> _SELECTED TEXT_:
+++
AGENCY:
Minerals Management Service (MMS), Interior.
ACTION:
Advance notice of proposed rulemaking and announcement of public meeting.
SUMMARY:
The MMS requests comments and suggestions to assist us in proposing regulations regarding so-called “takes versus entitlements” reporting and payment of royalties when oil and gas production is commingled upstream of the point of royalty measurement.
DATES:
You must submit your comments by June 6, 2006. A public meeting to solicit further comments will be held in Lakewood, Colorado, on Wednesday, May 10, 2006.
ADDRESSES:
Please use the regulation identifier number (RIN), RIN 1010-AC29, in all your correspondence. Submit your comments, suggestions, or objections regarding the advanced notice of the proposed rulemaking by any of the following methods:
By e-mail. mrm.comments@mms.gov. Please include “Attn: RIN 1010-AC29” and your name and return address in your Internet message. If you do not receive a confirmation that we have received your Internet message, call the contact person listed below;
By regular U.S. mail. Minerals Management Service, Minerals Revenue Management, P.O. Box 25165, MS 302B2, Denver, Colorado 80225-0165; or
By overnight mail, courier, or hand-delivery. Minerals Management Service, Minerals Revenue Management, Building 85, Room A-614, Denver Federal Center, West 6th Ave. and Kipling Blvd., Denver, Colorado 80225.
FOR FURTHER INFORMATION CONTACT:
Sharron L. Gebhardt, Lead Regulatory Specialist, Minerals Management Service, Minerals Revenue Management, P.O. Box 25165, MS 302B2, Denver, Colorado 80225-0165, telephone (303) 231-3211, FAX (303) 231-3781, or e-mail Sharron.Gebhardt@mms.gov.
+++
> _INFORMATION PROVIDED_:

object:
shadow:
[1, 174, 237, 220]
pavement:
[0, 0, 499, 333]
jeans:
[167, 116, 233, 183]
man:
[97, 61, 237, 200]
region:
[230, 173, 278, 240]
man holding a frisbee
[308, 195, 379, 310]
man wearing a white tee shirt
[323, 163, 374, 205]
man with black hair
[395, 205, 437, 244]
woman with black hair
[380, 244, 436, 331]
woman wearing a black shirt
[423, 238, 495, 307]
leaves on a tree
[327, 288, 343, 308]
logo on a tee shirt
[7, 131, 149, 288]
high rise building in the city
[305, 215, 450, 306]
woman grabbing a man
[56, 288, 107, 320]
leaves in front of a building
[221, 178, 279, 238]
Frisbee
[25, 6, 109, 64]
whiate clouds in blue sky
+++
> _ACTION ITEM A_:
Rewrite the paragraph of the MMS notice that begins "By e-mail." as a short list, keeping its main facts.
> _ACTION ITEM B_:
Output the part of the MMS notice from "FOR FURTHER INFORMATION" up to and including "or e-mail Sharron.Gebhardt@mms.gov.".
> _ACTION ITEM C_:
Answer these questions using the MMS notice above:
(i) By what date must comments be submitted?
(ii) What regulation identifier number should be used in all correspondence?
(iii) What telephone number is given for Sharron L. Gebhardt?

> _ANSWER SECTION A_:
- Address: mrm.comments@mms.gov
- Include "Attn: RIN 1010-AC29" in the message.
- Include your name and return address.
- If no confirmation of receipt arrives, call the listed contact person.

> _ANSWER SECTION B_:
FOR FURTHER INFORMATION CONTACT:
Sharron L. Gebhardt, Lead Regulatory Specialist, Minerals Management Service, Minerals Revenue Management, P.O. Box 25165, MS 302B2, Denver, Colorado 80225-0165, telephone (303) 231-3211, FAX (303) 231-3781, or e-mail Sharron.Gebhardt@mms.gov.

> _ANSWER SECTION C_:
(i) June 6, 2006
(ii) RIN 1010-AC29
(iii) (303) 231-3211